Directions for this task:
Would you write out every entry exactly, but without the pictures?

Data records START

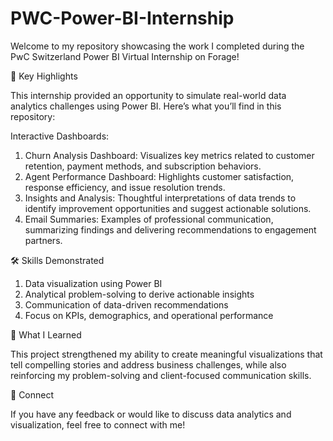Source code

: # PWC-Power-BI-Internship

Welcome to my repository showcasing the work I completed during the PwC Switzerland Power BI Virtual Internship on Forage!

🌟 Key Highlights

This internship provided an opportunity to simulate real-world data analytics challenges using Power BI. Here’s what you’ll find in this repository:

Interactive Dashboards:

1. Churn Analysis Dashboard: Visualizes key metrics related to customer retention, payment methods, and subscription behaviors.
2. Agent Performance Dashboard: Highlights customer satisfaction, response efficiency, and issue resolution trends.
3. Insights and Analysis: Thoughtful interpretations of data trends to identify improvement opportunities and suggest actionable solutions.
4. Email Summaries: Examples of professional communication, summarizing findings and delivering recommendations to engagement partners.

🛠️ Skills Demonstrated

1. Data visualization using Power BI
2. Analytical problem-solving to derive actionable insights
3. Communication of data-driven recommendations
4. Focus on KPIs, demographics, and operational performance

🚀 What I Learned

This project strengthened my ability to create meaningful visualizations that tell compelling stories and address business challenges, while also reinforcing my problem-solving and client-focused communication skills.

🔗 Connect

If you have any feedback or would like to discuss data analytics and visualization, feel free to connect with me!
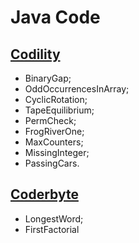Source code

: # Java Code

## [Codility](https://www.codility.com/)

* BinaryGap;
* OddOccurrencesInArray;
* CyclicRotation;
* TapeEquilibrium;
* PermCheck;
* FrogRiverOne;
* MaxCounters;
* MissingInteger;
* PassingCars.

## [Coderbyte](https://www.coderbyte.com/)

* LongestWord;
* FirstFactorial
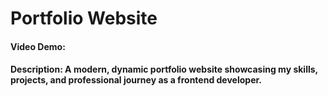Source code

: # Portfolio Website
#### Video Demo:  [<YouTube>](https://youtu.be/LRB1FZ6Vo1E)
#### Description: A modern, dynamic portfolio website showcasing my skills, projects, and professional journey as a frontend developer.
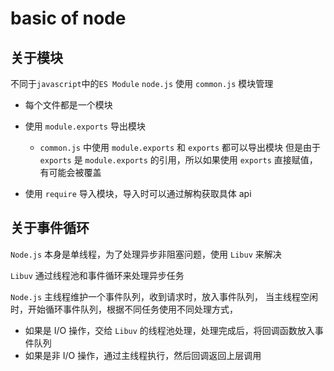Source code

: # basic of node

## 关于模块

不同于`javascript`中的`ES Module`
`node.js` 使用 `common.js` 模块管理

- 每个文件都是一个模块
- 使用 `module.exports` 导出模块

  - `common.js` 中使用 `module.exports` 和 `exports` 都可以导出模块
    但是由于 `exports` 是 `module.exports` 的引用，所以如果使用 `exports` 直接赋值，有可能会被覆盖

- 使用 `require` 导入模块，导入时可以通过解构获取具体 api

## 关于事件循环

`Node.js` 本身是单线程，为了处理异步非阻塞问题，使用 `Libuv` 来解决

`Libuv` 通过线程池和事件循环来处理异步任务

`Node.js` 主线程维护一个事件队列，收到请求时，放入事件队列，
当主线程空闲时，开始循环事件队列，根据不同任务使用不同处理方式，

- 如果是 I/O 操作，交给 `Libuv` 的线程池处理，处理完成后，将回调函数放入事件队列
- 如果是非 I/O 操作，通过主线程执行，然后回调返回上层调用
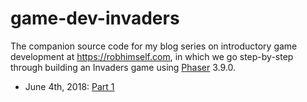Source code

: # game-dev-invaders

The companion source code for my blog series on introductory game development at https://robhimself.com, in which we go step-by-step through building an Invaders game using [Phaser](https://phaser.io/) 3.9.0.

- June 4th, 2018: [Part 1](https://robhimself.com/2018-06-04-let-s-make-a-game-invaders-part-1)
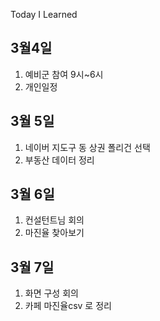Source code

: Today I Learned

## 3월4일
1. 예비군 참여 9시~6시
2. 개인일정


## 3월 5일
1. 네이버 지도구 동 상권 폴리건 선택
2. 부동산 데이터 정리

## 3월 6일
1. 컨설턴트님 회의
2. 마진율 찾아보기

## 3월 7일
1. 화면 구성 회의
2. 카페 마진율csv 로 정리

Data records END

Response to this exercise:
Source code

: # PWC-Power-BI-Internship

Welcome to my repository showcasing the work I completed during the PwC Switzerland Power BI Virtual Internship on Forage!

🌟 Key Highlights

This internship provided an opportunity to simulate real-world data analytics challenges using Power BI. Here’s what you’ll find in this repository:

Interactive Dashboards:

1. Churn Analysis Dashboard: Visualizes key metrics related to customer retention, payment methods, and subscription behaviors.
2. Agent Performance Dashboard: Highlights customer satisfaction, response efficiency, and issue resolution trends.
3. Insights and Analysis: Thoughtful interpretations of data trends to identify improvement opportunities and suggest actionable solutions.
4. Email Summaries: Examples of professional communication, summarizing findings and delivering recommendations to engagement partners.

🛠️ Skills Demonstrated

1. Data visualization using Power BI
2. Analytical problem-solving to derive actionable insights
3. Communication of data-driven recommendations
4. Focus on KPIs, demographics, and operational performance

🚀 What I Learned

This project strengthened my ability to create meaningful visualizations that tell compelling stories and address business challenges, while also reinforcing my problem-solving and client-focused communication skills.

🔗 Connect

If you have any feedback or would like to discuss data analytics and visualization, feel free to connect with me!
Source code

: # Java Code

## [Codility](https://www.codility.com/)

* BinaryGap;
* OddOccurrencesInArray;
* CyclicRotation;
* TapeEquilibrium;
* PermCheck;
* FrogRiverOne;
* MaxCounters;
* MissingInteger;
* PassingCars.

## [Coderbyte](https://www.coderbyte.com/)

* LongestWord;
* FirstFactorial
Source code

: # Portfolio Website
#### Video Demo:  [<YouTube>](https://youtu.be/LRB1FZ6Vo1E)
#### Description: A modern, dynamic portfolio website showcasing my skills, projects, and professional journey as a frontend developer.
Source code

: # basic of node

## 关于模块

不同于`javascript`中的`ES Module`
`node.js` 使用 `common.js` 模块管理

- 每个文件都是一个模块
- 使用 `module.exports` 导出模块

  - `common.js` 中使用 `module.exports` 和 `exports` 都可以导出模块
    但是由于 `exports` 是 `module.exports` 的引用，所以如果使用 `exports` 直接赋值，有可能会被覆盖

- 使用 `require` 导入模块，导入时可以通过解构获取具体 api

## 关于事件循环

`Node.js` 本身是单线程，为了处理异步非阻塞问题，使用 `Libuv` 来解决

`Libuv` 通过线程池和事件循环来处理异步任务

`Node.js` 主线程维护一个事件队列，收到请求时，放入事件队列，
当主线程空闲时，开始循环事件队列，根据不同任务使用不同处理方式，

- 如果是 I/O 操作，交给 `Libuv` 的线程池处理，处理完成后，将回调函数放入事件队列
- 如果是非 I/O 操作，通过主线程执行，然后回调返回上层调用
Source code

: # game-dev-invaders

The companion source code for my blog series on introductory game development at https://robhimself.com, in which we go step-by-step through building an Invaders game using [Phaser](https://phaser.io/) 3.9.0.

- June 4th, 2018: [Part 1](https://robhimself.com/2018-06-04-let-s-make-a-game-invaders-part-1)
Source code

: Today I Learned

## 3월4일
1. 예비군 참여 9시~6시
2. 개인일정


## 3월 5일
1. 네이버 지도구 동 상권 폴리건 선택
2. 부동산 데이터 정리

## 3월 6일
1. 컨설턴트님 회의
2. 마진율 찾아보기

## 3월 7일
1. 화면 구성 회의
2. 카페 마진율csv 로 정리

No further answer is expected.